-- Records provided follows --
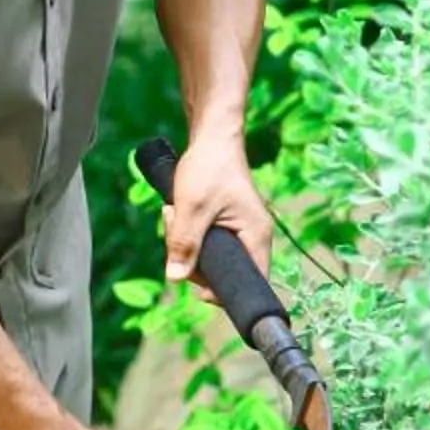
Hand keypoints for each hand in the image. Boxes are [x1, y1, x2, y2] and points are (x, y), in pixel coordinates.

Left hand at [162, 130, 272, 294]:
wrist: (212, 137)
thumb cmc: (209, 168)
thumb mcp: (192, 208)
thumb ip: (185, 243)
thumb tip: (175, 279)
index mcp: (256, 237)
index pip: (250, 283)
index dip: (222, 292)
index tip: (194, 282)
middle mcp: (253, 238)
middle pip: (222, 273)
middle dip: (191, 259)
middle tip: (174, 229)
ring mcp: (239, 232)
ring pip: (208, 257)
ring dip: (183, 242)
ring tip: (173, 211)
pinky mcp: (226, 225)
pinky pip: (203, 242)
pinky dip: (186, 232)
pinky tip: (176, 211)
-- Records provided concluded --
■ **Task instructions**:
Show every line from the entries above in which "pinky" appears.

■ **Response to the exercise**:
pinky mcp: (226, 225)
pinky pip: (203, 242)
pinky dip: (186, 232)
pinky tip: (176, 211)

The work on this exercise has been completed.